To make these subplot arrangements, we use the plt.subplot() function, which takes parameters for row, column, and index (i.e. position in the grid). For example, the code below makes a grid with 4 rows and 2 columns (so, 8 squares), and will “select” the sixth square in the grid:

plt.subplot(4, 2, 6) ## code for plot #6 goes here

Diagram of a subplot code.

Let’s put some of these to work on our dataset now. Again, we’ll load the tree inventory dataset, and subsets of relevant information. This time, the trees are subsetted by forest type: PF (primary forest), SF (secondary forest), and SLF (selectively logged forest). We’ll use multiple vertical bar charts to compare the counts of the most common trees in each forest type. Our goal for the next few visualizations is to better understand biodiversity in the three different types of forest.



Run the Setup cells above to load our data, and take a few minutes to look at the subsets. Then, make 3 subplots in a 3-row by 1-column grid. Make a barplot in each subplot, plotting genus on the x-axis and counts on the y-axis for each type of forest. Add the following xlabels to each x-axis so we can keep track of which graph represents which forest: Primary Forest, Secondary Forest, and Selectively Logged Forest.


Okay, that’s looking pretty hard to read right now – we’ll work on fixing up this graph throughout this exercise and the next one. To start, let’s standardize the y-axes. The counts in the Secondary Forest graph are near 100, while the other two reach only to about 70. Change the y-axes range to (0,105) for each graph using plt.ylim().

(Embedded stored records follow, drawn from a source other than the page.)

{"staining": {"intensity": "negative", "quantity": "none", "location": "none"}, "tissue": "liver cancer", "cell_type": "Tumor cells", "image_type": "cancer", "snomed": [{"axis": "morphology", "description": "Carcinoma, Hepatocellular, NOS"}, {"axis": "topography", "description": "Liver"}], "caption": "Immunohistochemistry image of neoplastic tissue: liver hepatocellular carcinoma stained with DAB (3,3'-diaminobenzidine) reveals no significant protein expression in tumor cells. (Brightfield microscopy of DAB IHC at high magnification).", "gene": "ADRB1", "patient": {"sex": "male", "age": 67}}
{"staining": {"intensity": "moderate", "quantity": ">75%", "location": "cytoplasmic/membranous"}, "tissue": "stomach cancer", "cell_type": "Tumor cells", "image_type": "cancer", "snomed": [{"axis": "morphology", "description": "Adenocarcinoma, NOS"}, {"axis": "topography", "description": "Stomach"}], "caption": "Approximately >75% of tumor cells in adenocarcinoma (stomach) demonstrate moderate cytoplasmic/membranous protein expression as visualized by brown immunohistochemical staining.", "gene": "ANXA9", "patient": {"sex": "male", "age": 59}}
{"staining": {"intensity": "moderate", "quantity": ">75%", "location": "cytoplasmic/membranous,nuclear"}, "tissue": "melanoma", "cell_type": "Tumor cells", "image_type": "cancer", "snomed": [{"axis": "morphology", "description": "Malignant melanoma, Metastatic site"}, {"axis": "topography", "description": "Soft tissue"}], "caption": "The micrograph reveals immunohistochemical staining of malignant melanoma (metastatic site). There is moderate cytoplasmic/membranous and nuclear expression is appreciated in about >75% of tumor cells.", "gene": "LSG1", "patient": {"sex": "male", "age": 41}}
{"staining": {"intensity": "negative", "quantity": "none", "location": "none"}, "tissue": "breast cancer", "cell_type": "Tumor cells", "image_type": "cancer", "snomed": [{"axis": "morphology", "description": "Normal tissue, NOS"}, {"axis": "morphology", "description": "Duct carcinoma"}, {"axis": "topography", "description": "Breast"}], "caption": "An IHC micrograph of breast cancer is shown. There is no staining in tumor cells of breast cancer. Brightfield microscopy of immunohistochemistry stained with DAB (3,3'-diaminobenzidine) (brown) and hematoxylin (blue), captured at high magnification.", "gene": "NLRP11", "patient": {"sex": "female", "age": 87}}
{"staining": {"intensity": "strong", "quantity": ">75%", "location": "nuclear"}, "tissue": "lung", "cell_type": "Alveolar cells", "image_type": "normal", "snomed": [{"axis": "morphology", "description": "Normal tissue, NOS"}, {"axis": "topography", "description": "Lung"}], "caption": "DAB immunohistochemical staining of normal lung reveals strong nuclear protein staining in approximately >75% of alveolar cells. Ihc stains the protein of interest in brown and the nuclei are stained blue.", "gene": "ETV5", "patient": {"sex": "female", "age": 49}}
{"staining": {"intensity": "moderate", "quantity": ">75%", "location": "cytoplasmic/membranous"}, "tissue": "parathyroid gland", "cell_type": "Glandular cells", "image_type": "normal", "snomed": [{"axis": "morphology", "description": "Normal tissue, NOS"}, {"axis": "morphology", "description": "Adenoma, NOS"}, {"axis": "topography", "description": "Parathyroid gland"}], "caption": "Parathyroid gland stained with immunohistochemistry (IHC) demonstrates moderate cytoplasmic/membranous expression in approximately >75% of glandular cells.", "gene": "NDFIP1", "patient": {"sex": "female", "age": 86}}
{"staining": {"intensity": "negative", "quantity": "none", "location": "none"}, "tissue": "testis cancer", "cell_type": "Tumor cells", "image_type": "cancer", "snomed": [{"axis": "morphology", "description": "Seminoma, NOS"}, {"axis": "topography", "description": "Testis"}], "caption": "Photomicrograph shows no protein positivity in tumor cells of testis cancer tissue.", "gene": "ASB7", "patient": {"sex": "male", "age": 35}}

Looking better already! But do you notice that the bars are slightly wider in the middle graph? Let’s standardize the x-axis too, by setting the xlim to (-3, 105) to give a cushion on either side of the graph.


Now we have a real visual comparison going – the number of trees in the top genuses are clearly higher in Secondary Forests, but it looks like Primary and Selectively Logged Forests have more species of trees. Let’s clean it up a little more by rotating the labels. Recall that we can use matplotlib’s general function plt.xticks(), and pass in arguments for horizontal alignment, ha, and rotation. Set the horizontal alignment equal to "left" and the rotation equal to -45 degrees.